Jude does, however, explicitly quote a little later from 1 Enoch (Jude 14-15):
14 Enoch, the seventh from Adam, prophesied about these men: “See, the Lord is coming with thousands upon thousands of his holy ones 15 to judge everyone, and to convict all the ungodly of all the ungodly acts they have done in the ungodly way, and of all the harsh words ungodly sinners have spoken against him.”
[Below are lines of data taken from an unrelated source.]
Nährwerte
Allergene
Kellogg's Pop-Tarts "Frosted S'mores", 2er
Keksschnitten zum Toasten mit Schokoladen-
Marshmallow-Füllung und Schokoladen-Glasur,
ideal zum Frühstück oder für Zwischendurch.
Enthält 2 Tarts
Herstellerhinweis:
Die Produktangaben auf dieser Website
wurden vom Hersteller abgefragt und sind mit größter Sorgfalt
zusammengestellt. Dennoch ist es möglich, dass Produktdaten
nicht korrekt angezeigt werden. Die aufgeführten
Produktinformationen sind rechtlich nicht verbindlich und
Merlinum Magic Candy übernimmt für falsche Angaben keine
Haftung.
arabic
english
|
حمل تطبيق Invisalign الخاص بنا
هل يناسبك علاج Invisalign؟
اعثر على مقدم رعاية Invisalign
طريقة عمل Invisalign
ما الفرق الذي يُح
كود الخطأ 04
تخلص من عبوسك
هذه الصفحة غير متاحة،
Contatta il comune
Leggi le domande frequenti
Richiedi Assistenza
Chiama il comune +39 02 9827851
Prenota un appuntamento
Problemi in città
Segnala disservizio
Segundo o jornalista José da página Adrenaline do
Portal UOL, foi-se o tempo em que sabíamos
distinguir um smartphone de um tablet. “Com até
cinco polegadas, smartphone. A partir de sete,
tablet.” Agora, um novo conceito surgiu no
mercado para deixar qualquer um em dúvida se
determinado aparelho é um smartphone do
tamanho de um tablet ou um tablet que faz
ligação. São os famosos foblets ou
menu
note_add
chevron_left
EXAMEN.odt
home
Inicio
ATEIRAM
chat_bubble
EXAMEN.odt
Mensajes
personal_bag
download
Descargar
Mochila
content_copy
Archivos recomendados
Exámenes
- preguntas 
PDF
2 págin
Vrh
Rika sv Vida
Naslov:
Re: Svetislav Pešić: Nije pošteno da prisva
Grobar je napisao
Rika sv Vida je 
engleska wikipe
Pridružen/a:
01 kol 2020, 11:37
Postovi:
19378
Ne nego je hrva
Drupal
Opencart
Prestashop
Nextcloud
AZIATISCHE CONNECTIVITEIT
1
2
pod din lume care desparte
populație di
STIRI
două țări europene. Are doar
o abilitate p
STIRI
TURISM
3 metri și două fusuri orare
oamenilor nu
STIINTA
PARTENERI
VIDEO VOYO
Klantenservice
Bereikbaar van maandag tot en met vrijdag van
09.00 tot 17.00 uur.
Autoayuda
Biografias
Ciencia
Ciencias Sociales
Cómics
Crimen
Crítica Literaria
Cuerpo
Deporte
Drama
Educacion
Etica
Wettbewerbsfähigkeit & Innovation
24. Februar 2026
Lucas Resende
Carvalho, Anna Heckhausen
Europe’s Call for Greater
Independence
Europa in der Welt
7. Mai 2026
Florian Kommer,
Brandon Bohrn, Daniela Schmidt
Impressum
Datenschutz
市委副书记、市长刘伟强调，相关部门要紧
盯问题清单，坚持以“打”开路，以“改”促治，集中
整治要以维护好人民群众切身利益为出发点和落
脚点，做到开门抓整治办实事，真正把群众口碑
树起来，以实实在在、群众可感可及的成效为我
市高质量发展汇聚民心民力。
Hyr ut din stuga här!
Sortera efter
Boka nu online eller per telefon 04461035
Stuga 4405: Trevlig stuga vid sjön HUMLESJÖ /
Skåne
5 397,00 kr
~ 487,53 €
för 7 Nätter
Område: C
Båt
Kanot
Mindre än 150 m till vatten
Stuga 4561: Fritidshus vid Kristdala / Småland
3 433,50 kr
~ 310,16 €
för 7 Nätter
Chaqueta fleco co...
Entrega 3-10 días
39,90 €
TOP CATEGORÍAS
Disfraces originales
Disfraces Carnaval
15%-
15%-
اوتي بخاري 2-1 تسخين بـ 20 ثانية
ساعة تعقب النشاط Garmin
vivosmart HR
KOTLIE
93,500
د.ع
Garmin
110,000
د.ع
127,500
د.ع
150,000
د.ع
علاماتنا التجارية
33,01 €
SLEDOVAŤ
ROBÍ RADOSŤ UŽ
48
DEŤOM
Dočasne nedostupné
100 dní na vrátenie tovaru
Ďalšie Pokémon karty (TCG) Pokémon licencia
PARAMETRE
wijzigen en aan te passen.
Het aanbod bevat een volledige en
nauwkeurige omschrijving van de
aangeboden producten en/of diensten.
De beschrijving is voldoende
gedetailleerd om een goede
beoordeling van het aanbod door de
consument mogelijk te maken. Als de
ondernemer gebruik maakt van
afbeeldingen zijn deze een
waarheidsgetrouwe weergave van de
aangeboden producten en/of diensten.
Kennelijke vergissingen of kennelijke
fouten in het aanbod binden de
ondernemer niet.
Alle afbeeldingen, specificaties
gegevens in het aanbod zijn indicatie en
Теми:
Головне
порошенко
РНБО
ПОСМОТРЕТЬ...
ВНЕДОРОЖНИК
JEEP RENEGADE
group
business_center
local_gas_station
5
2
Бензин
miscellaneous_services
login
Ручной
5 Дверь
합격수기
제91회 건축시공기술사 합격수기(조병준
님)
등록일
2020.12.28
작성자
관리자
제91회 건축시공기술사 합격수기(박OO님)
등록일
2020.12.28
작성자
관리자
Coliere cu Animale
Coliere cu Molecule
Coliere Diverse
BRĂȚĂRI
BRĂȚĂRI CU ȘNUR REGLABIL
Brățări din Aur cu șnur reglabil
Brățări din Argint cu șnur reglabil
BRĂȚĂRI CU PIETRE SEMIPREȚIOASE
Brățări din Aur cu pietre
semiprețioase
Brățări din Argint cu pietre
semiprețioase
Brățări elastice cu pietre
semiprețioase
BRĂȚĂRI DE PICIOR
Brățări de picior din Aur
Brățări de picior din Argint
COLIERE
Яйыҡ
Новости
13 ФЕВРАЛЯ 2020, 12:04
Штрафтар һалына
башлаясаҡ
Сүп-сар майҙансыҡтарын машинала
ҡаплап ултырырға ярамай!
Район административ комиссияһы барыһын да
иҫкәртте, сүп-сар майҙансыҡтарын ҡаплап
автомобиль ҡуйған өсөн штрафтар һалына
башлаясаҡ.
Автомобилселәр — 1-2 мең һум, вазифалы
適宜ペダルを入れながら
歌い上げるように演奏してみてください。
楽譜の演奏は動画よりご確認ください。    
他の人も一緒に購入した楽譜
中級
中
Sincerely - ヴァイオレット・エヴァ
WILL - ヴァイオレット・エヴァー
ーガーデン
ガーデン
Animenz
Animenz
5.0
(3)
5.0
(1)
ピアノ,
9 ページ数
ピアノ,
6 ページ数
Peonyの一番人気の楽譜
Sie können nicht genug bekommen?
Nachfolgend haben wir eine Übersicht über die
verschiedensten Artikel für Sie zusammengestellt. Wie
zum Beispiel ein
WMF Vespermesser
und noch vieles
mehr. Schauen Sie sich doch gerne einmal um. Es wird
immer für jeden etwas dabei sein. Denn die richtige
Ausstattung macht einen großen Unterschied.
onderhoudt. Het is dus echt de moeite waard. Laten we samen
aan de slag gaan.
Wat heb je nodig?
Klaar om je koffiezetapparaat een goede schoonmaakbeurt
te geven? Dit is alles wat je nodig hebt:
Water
What do we do with the fact that Jude quotes from 1 Enoch? Does this mean that 1 Enoch takes on the authority and standing of scripture? What are the implications of this for our understanding of the canon? Three points, then done:
- Just because Jude quotes from 1 Enoch doesn’t mean that 1 Enoch is viewed as authoritative or that it is credited as scripture. When you are making an argument you can make use of any source you desire to make your point. Paul quotes a poet of Crete when he writes to Titus (Tit 1:12): 12 Even one of their own prophets has said, “Cretans are always liars, evil brutes, lazy gluttons.” Does this mean that Paul views this Cretan poet as an author of scripture? Of course not. If I quote from Billy Joel in Sunday’s sermon does that mean I view the song Piano Man as being divine writ? By no means. If scripture cites scripture, there are many ways this is done including: “God says…,” “As the scripture says….,” etc. Jude says none of these.
- Just because Jude quotes from 1 Enoch does not mean that Jude is endorsing everything that 1 Enoch has to say. This relates to the first point, but needs to be said as well. I don’t suppose I’ve ever read anything in which I wouldn’t have agreed with something, but it doesn’t follow that I must therefore agree with everything.
- Just because Jude quotes from 1 Enoch doesn’t mean that Jude believes that (the real) Enoch is the actual author of this text. In fact, despite the reference to “Enoch the seventh from Adam,” I am quite certain that Jude did, in fact, recognize this work as being pseudepigraphal. His reference is simply to the book as it was known and read. It serves as a touchpoint between him and his audience as a book that was commonly read and known.
To sum up: 1 Enoch is an extremely odd book. It is also an important one for an insight into the interpretation of a difficult text (Gen 6) around the time of Christ. Above all, it is fascinating book from the perspective of considering the place of the Pseudepigrapha alongside the canon of scripture.